Look through the records below and collect all lines that hold the string "Silver".

☆ ☆ ☆ ☆ ☆ ☆ ☆

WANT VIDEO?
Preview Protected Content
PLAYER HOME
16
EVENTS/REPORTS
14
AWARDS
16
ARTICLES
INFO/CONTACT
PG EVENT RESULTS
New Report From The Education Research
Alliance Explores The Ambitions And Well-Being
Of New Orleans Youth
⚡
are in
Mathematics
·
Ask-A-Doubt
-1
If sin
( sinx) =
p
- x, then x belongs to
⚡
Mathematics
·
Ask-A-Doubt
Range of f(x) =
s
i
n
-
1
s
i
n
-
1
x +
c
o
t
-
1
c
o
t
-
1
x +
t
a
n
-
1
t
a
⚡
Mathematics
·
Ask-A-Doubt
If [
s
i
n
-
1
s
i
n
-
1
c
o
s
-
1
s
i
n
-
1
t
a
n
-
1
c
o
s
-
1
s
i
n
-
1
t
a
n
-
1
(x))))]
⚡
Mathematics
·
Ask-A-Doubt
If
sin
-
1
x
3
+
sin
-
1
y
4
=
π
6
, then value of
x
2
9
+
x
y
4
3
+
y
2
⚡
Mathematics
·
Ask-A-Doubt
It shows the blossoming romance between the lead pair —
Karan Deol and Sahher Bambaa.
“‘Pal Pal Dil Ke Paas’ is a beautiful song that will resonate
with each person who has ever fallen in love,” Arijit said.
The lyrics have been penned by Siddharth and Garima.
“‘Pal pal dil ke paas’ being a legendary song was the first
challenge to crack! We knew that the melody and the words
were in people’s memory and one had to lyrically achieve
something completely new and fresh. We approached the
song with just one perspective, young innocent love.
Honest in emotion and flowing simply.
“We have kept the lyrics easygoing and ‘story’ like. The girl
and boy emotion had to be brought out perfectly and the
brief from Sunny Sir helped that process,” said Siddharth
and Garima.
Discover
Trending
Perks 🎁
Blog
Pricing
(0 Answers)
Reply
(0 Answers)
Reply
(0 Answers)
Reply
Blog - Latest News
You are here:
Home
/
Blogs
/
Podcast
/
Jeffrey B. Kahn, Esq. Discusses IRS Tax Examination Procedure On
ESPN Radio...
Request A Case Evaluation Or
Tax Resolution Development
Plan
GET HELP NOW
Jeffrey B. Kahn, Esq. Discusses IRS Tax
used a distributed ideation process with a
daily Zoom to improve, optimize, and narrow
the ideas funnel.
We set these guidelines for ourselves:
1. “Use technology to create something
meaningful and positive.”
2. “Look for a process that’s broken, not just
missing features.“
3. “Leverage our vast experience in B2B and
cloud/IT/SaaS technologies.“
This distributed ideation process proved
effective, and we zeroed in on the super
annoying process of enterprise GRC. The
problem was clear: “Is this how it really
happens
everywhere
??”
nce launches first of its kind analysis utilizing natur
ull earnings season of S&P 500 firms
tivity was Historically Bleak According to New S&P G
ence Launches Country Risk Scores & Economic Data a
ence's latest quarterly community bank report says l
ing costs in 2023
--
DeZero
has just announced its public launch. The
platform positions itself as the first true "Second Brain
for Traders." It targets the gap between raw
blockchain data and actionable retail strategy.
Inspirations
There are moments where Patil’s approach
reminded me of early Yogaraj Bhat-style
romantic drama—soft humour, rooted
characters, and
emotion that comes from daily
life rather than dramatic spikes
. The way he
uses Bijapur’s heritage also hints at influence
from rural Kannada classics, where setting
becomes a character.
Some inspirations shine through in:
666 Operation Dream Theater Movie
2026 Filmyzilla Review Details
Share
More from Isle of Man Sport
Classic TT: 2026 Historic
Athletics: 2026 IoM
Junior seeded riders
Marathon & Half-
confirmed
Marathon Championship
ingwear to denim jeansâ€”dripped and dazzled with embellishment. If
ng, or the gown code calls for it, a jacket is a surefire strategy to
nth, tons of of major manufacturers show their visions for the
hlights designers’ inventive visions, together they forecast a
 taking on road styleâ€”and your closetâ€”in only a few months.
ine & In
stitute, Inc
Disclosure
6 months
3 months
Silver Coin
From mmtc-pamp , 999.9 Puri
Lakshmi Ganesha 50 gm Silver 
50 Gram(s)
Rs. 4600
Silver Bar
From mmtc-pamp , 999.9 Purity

☆ ☆ ☆ ☆ ☆ ☆ ☆

▶ Answer below
Silver Coin
Lakshmi Ganesha 50 gm Silver 
Silver Bar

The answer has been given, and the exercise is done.